A diabetic foot ulcer is a serious complication arising from long-term high blood sugar levels, which damage the nerves and blood vessels. This condition results from peripheral neuropathy (nerve damage causing loss of sensation) and peripheral arterial disease (poor circulation that slows healing). Because of reduced feeling, a minor cut or blister can go unnoticed, progressing into an open wound that is difficult to repair. The lifetime risk of developing an ulcer is as high as 25% for a person with diabetes.
Identifying Early Warning Signs
Recognizing the earliest signs of tissue breakdown is essential before a visible ulcer forms. One subtle indicator is localized skin changes, such as unusual redness or swelling that does not subside after removing pressure. This redness frequently corresponds to a “hot spot” where the skin feels warmer than surrounding areas, signaling underlying inflammation.

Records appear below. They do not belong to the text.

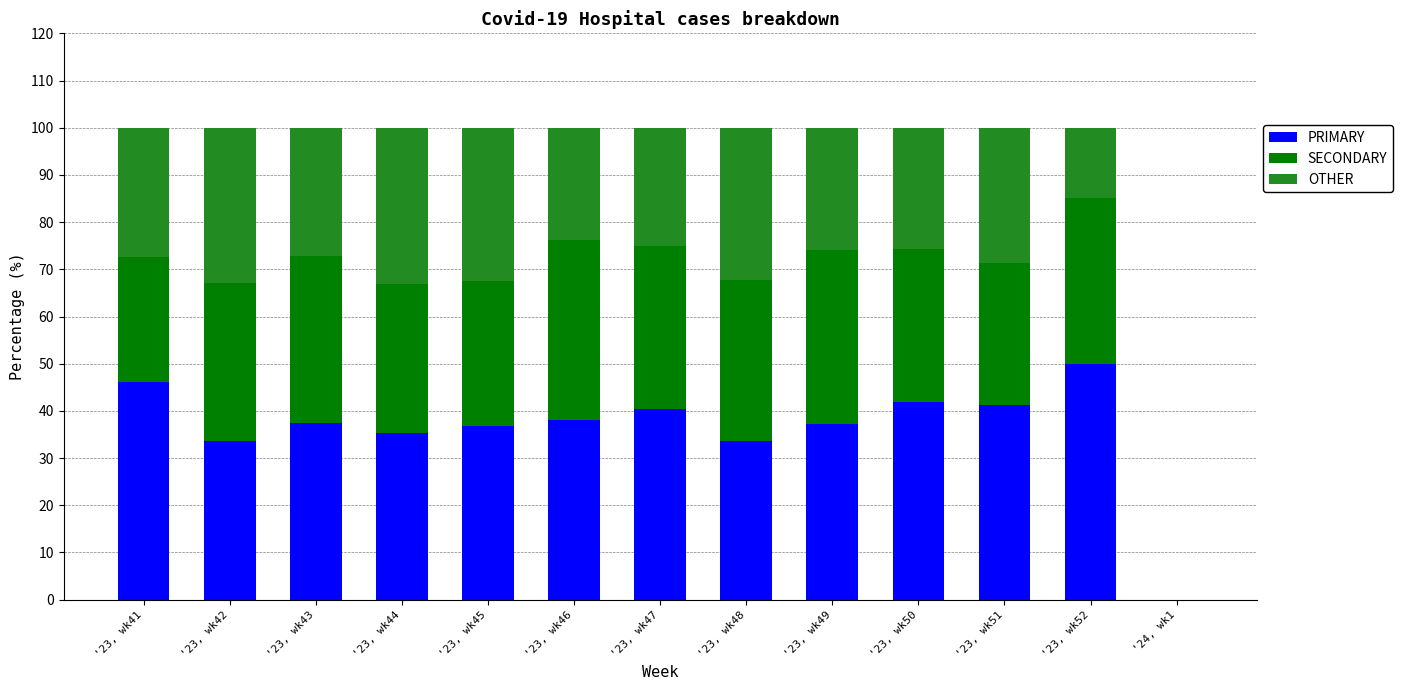

How many categories are shown in the chart?

13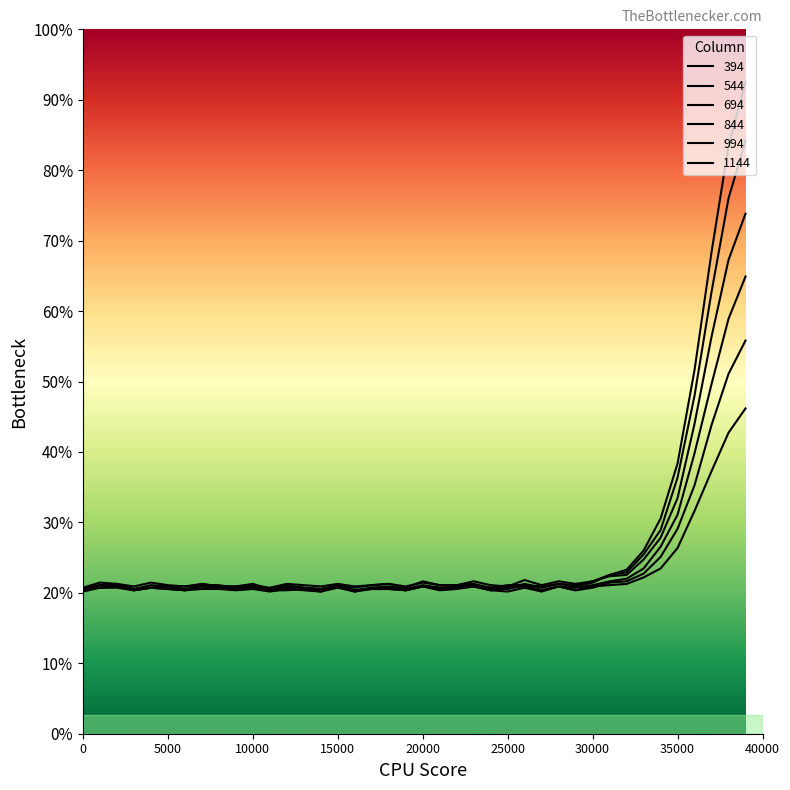

What value does the 1144 series have at 22, to the nearest 5?

115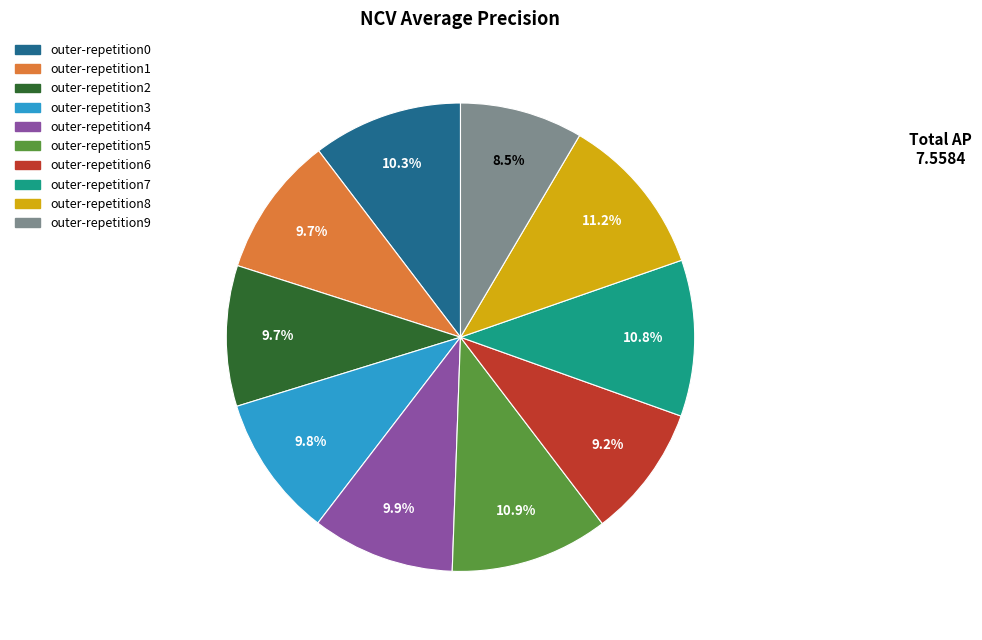

What is the total percentage of outer-repetition1 and outer-repetition8?

20.9%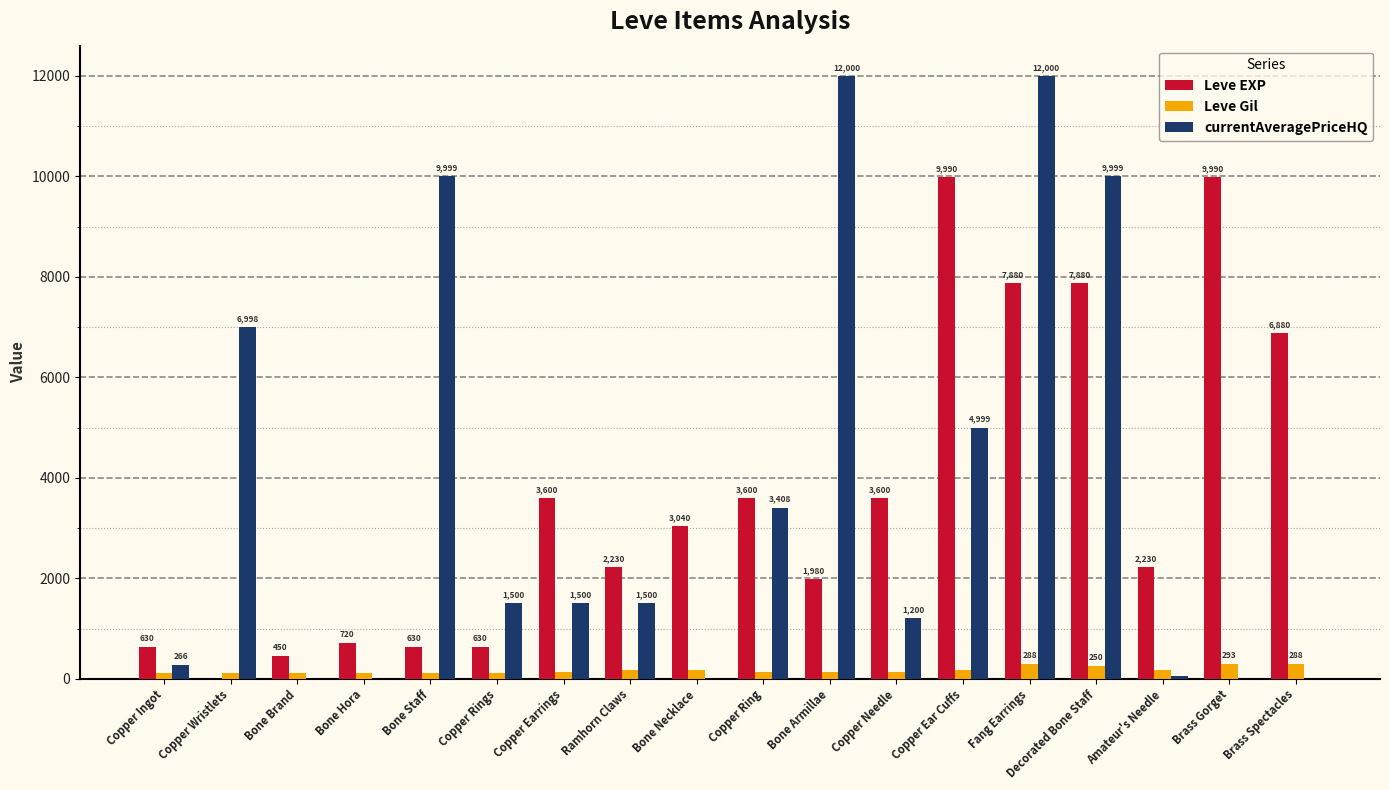

Does the chart contain stacked bars?

No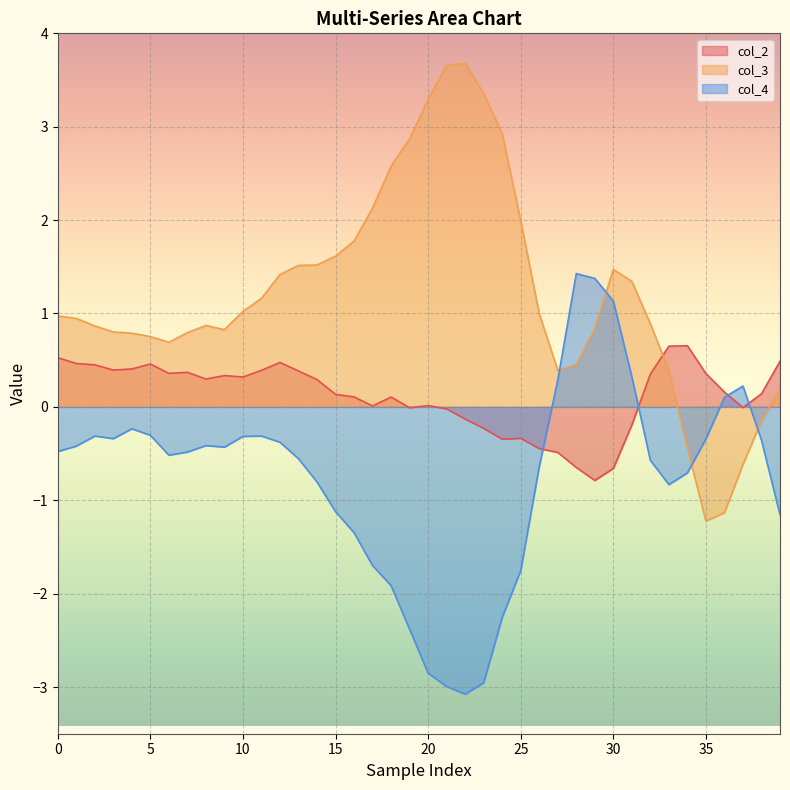

Between which two adjacent categories do col_3 and col_4 first intersect?

27 and 28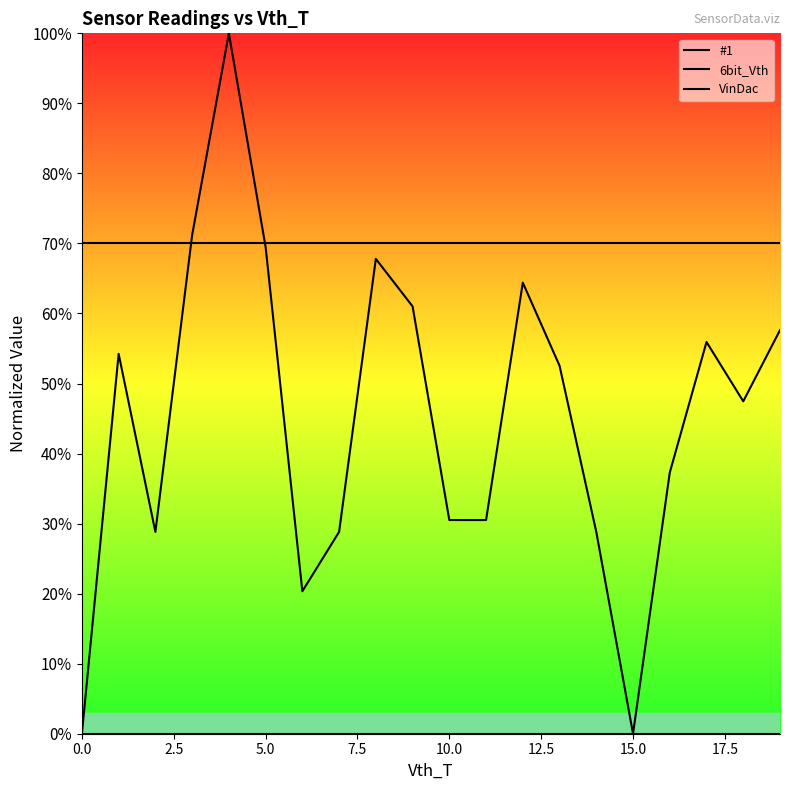

True or false: #1 and 6bit_Vth intersect in this chart.

True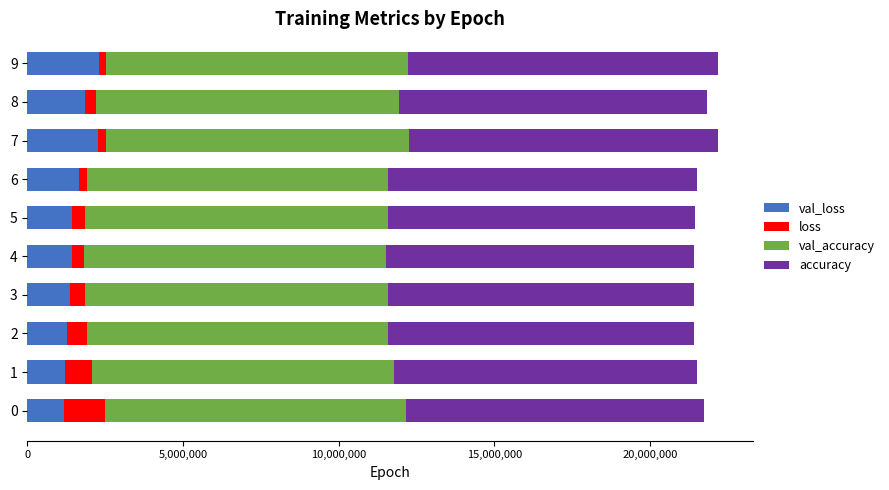

What are all the series names shown in the legend?

val_loss, loss, val_accuracy, accuracy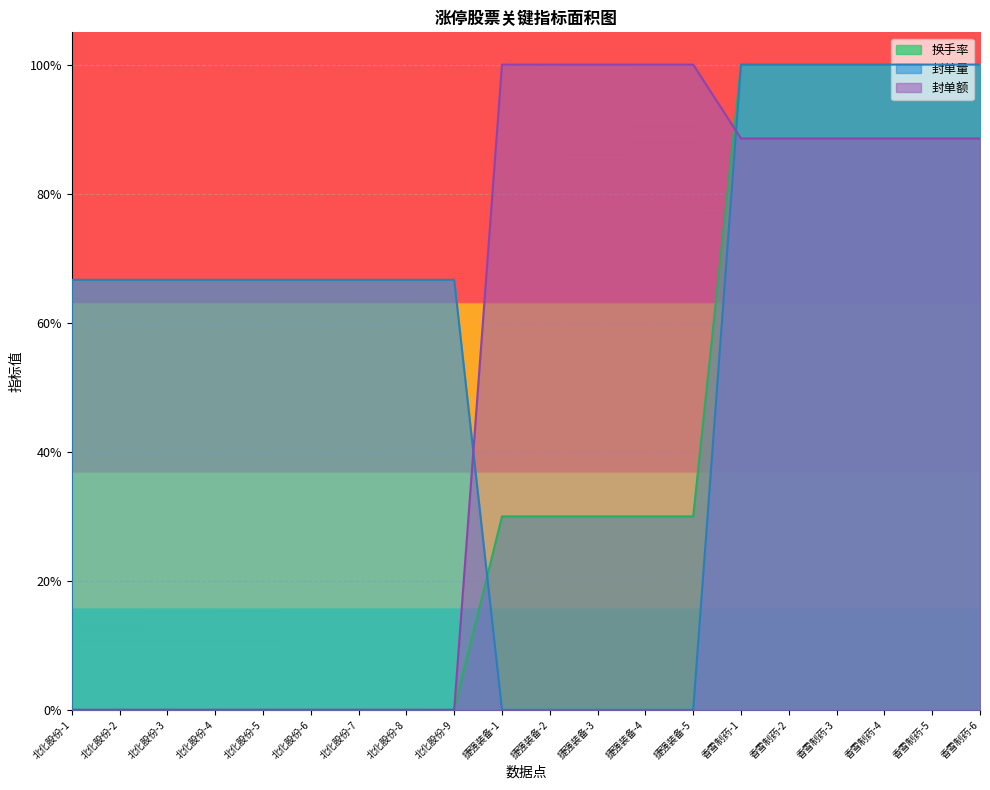

What is the label of the 9th point from the left?

北化股份-9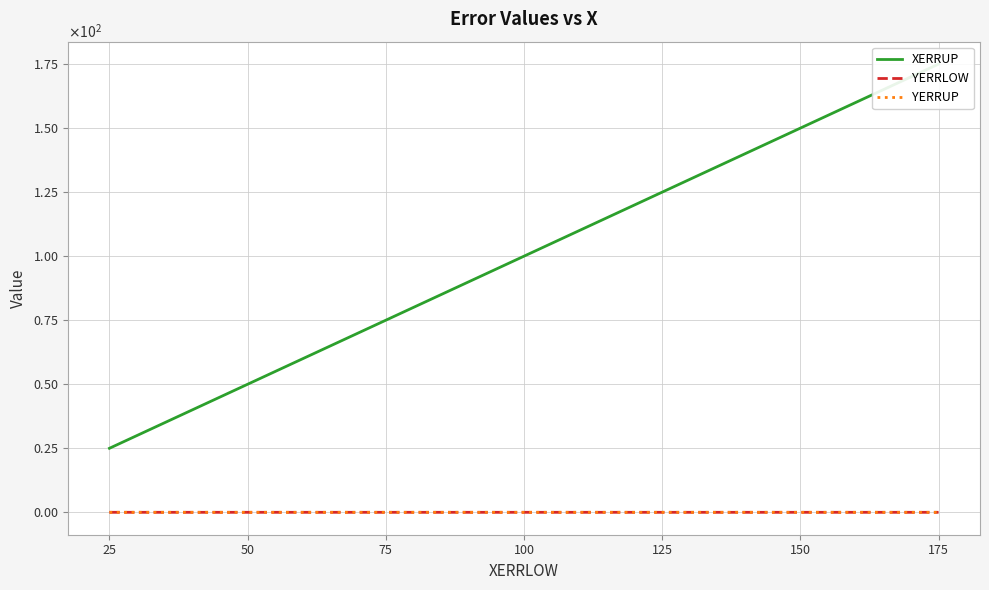

Is the value of XERRUP at 75 greater than the value of YERRLOW at 100?

Yes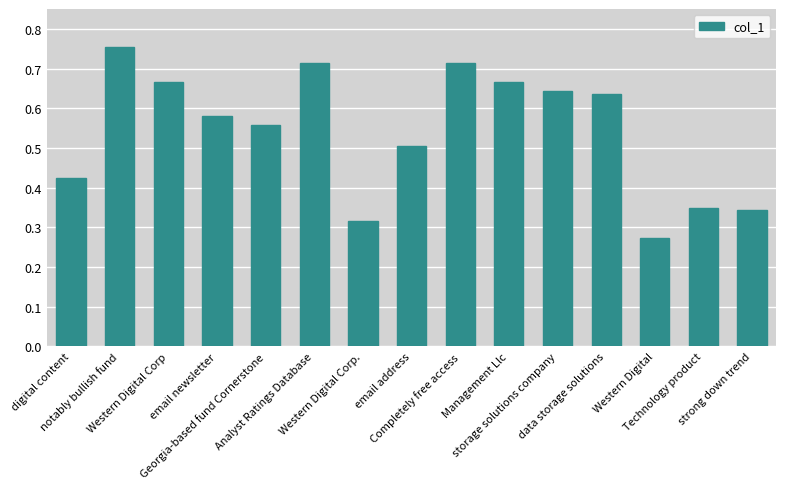

What is the sum of all values?

8.1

Small blisters or patches of dry, cracked skin can also represent the beginning of an ulcer by compromising the skin’s protective barrier. Another common pre-ulcerative sign is the formation of a hardened callus, especially one that may hide underlying bleeding or discoloration. Because of neuropathy, these early visual clues are often not accompanied by pain, making daily foot inspection a fundamental part of preventative care.
Appearance of an Established Ulcer
Once the skin breaks and an established diabetic ulcer forms, its appearance varies based on its depth and health. A neuropathic ulcer often presents with a characteristic “punched-out” look, featuring a round or oval shape with well-defined, calloused edges. The depth can range from a superficial abrasion to a deep crater that exposes underlying tendons, joint capsules, or bone.
The color and texture of the wound base reveal its healing status and the presence of non-viable tissue. Healthy wounds show bright red, bumpy granulation tissue, which signifies new blood vessel formation. Conversely, the wound bed may contain yellow or gray, stringy material called slough, or a thick, black, leathery covering called eschar. Drainage (exudate) is also produced, which can be clear, bloody, or cloudy and thick, often staining socks or shoes.
Common Locations and Underlying Factors
Common Locations
Diabetic ulcers tend to form in specific areas of the foot that endure the highest mechanical stress during walking. The most frequent locations are the weight-bearing surfaces, particularly the ball of the foot, over the metatarsal heads, and the big toe. The heel and the tips of the toes are also common sites, especially if the person has foot deformities or wears ill-fitting footwear.
Underlying Factors
These locations are vulnerable because sensory neuropathy prevents the feeling of pain that would normally prompt weight shifting away from high pressure. Motor neuropathy can also cause small muscles in the foot to weaken, leading to deformities like hammer toes or claw toes that create abnormal bony prominences and pressure points. When poor blood flow is present, tissues cannot receive sufficient oxygen and nutrients, meaning a small wound cannot heal properly and breaks down into a chronic ulcer.
Signs of Advanced Infection
When a diabetic ulcer becomes infected, several visual signs indicate the severity of the problem. One noticeable indicator is a foul odor coming from the wound, suggesting a high bacterial load. The skin around the ulcer may display rapidly spreading redness, which is a sign of cellulitis, an infection of the deeper layers of skin and soft tissue.
The wound drainage will often change from clear to a thick, cloudy, or discolored pus (yellow, green, or brown). In the most severe cases, tissue may start to die due to lack of blood supply or overwhelming infection, leading to gangrene. This appears as dark purple, black, or mummified tissue, often accompanied by systemic symptoms like fever and chills, indicating the infection is spreading.